Dans l'affaire Dupont de Ligonnès, le procureur de la République de Nantes Xavier Ronsin affirmait déjà en mai 2011 qu'"aucune preuve d'un embrigadement sectaire récent ou éloigné" de Xavier n'avait pu être recueillie.
"Je tiens à le saluer"
Depuis les derniers signes de vie de Xavier Dupont de Ligonnès, impossible de savoir s’il est toujours en fuite ou s’il est mort. "Si je croyais mon frère coupable d’avoir tué toute sa famille dans un moment de désespoir, pour moi, soit il se supprime derrière, soit il a une prise de conscience et il se dénonce lui-même parce que je connais son caractère, c’est quelqu’un qui ne sait pas garder longtemps un problème sur la conscience", affirme Christine à BFMTV.
Sa conviction reste toutefois qu’il est vivant. "Peut-être que oui, inconsciemment, j’attends un signe. Peut-être que j’ai un grand espoir de recevoir un signe de vie un jour", explique-t-elle. Que dirait-elle donc à son frère s’il pouvait l’entendre? "Je le remercie beaucoup de nous avoir adressé cette lettre et d’avoir cru en nous. Je tiens à le saluer, ainsi qu’Agnès et les enfants, bien sûr."

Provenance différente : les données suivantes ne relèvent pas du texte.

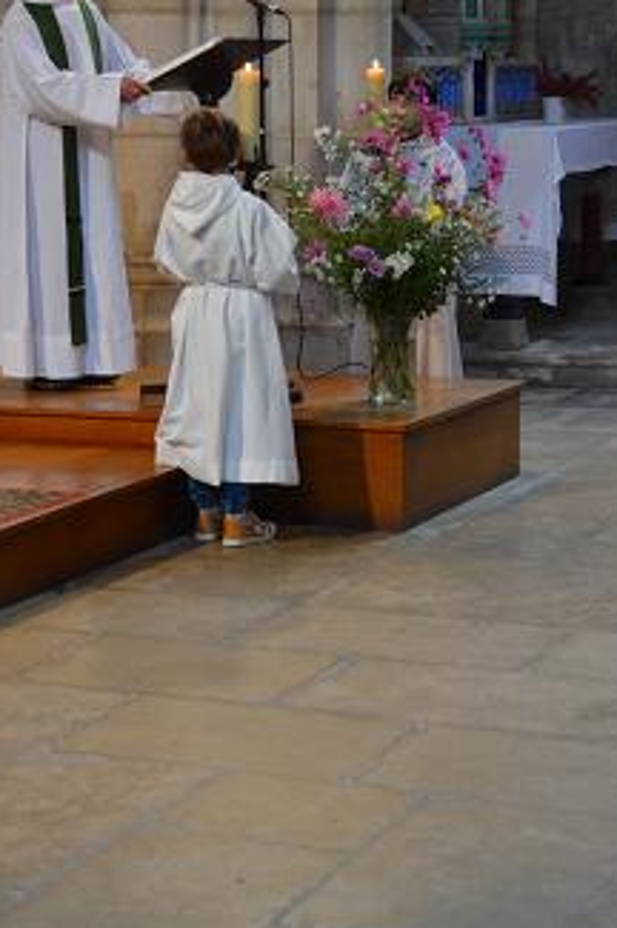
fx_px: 2344
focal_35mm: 91
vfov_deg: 22.3
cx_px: 256
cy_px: 338
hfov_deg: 15.0
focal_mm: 40
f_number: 4.5
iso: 800
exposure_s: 1/60
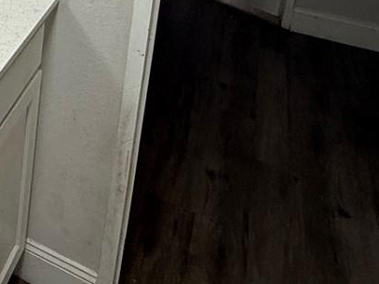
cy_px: -136
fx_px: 602
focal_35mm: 55
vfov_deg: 22.2
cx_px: -129
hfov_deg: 28.1
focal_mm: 2.22
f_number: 2.2
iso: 125
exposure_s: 1/120
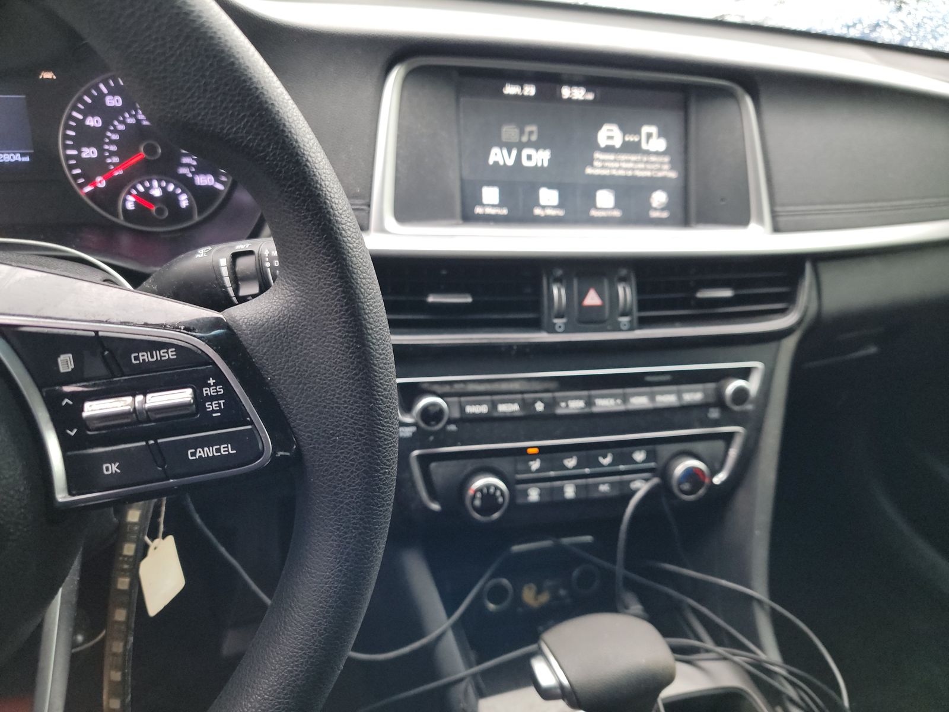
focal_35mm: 24
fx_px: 658
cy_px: 356
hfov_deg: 71.6
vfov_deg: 56.8
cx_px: 474
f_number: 1.8
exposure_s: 1/60
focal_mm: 6.7
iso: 843
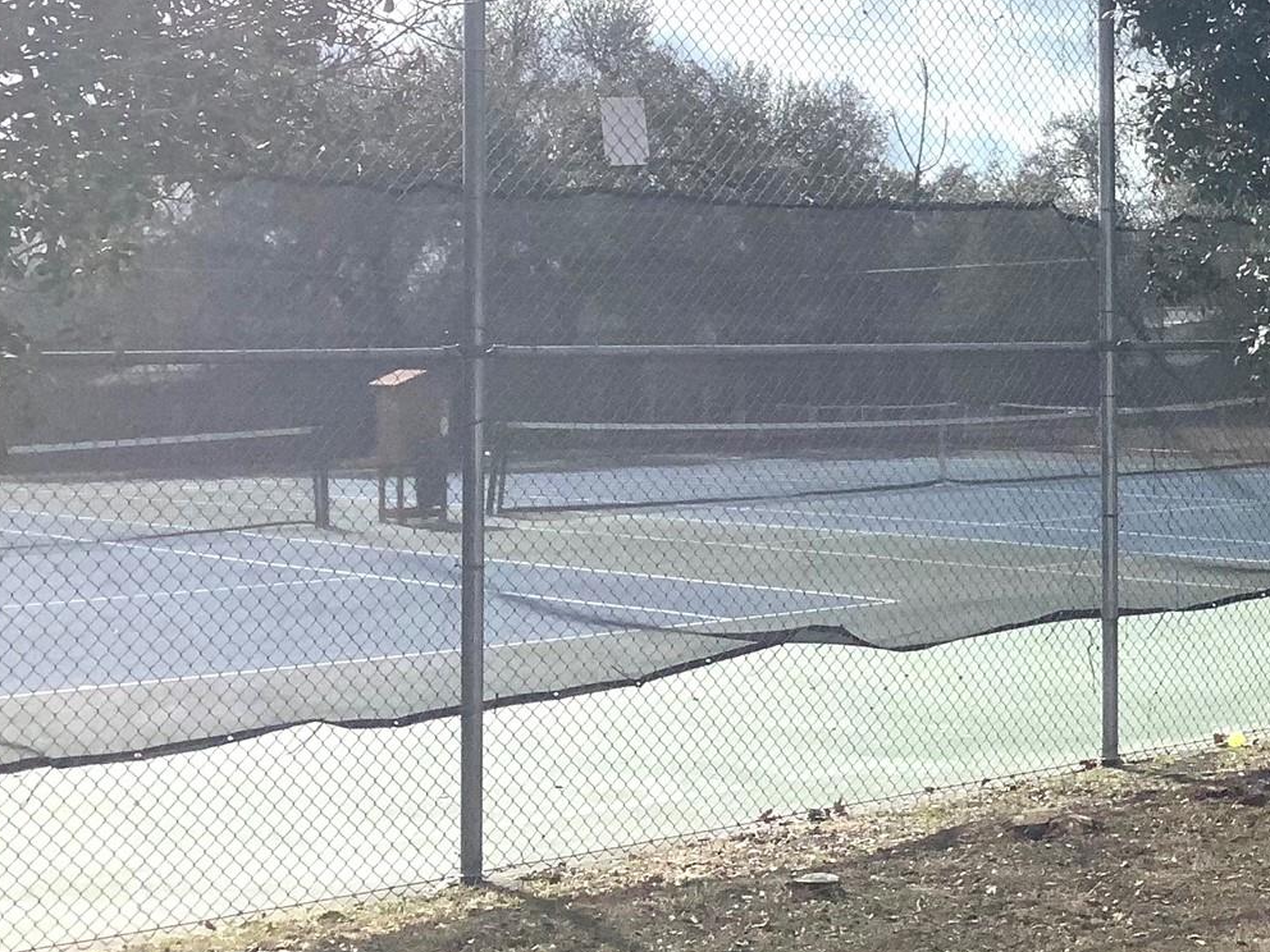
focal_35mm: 64
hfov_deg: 28.2
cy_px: 253
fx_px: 2348
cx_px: 1298
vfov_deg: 22.7
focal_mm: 3.3
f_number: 2.4
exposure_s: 1/2717
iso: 25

La famille d'Agnès Dupont de Ligonnès a quant à elle pris ses distances. Dans un communiqué transmis à BFMTV, elle "entend, en raison de l'ampleur médiatique actuelle, simplement formuler les plus expresses réserves sur les déclarations de Christine de Ligonnès et de son époux, notamment dans la mesure où l’information judiciaire est toujours en cours".
Quant aux policiers et enquêteurs très clairement visés dans les allégations de la sœur de Xavier Dupont de Ligonnès, ils voient d’un très mauvais œil la sortie de cet ouvrage et surtout son contenu, a appris BFMTV auprès de sources concordantes.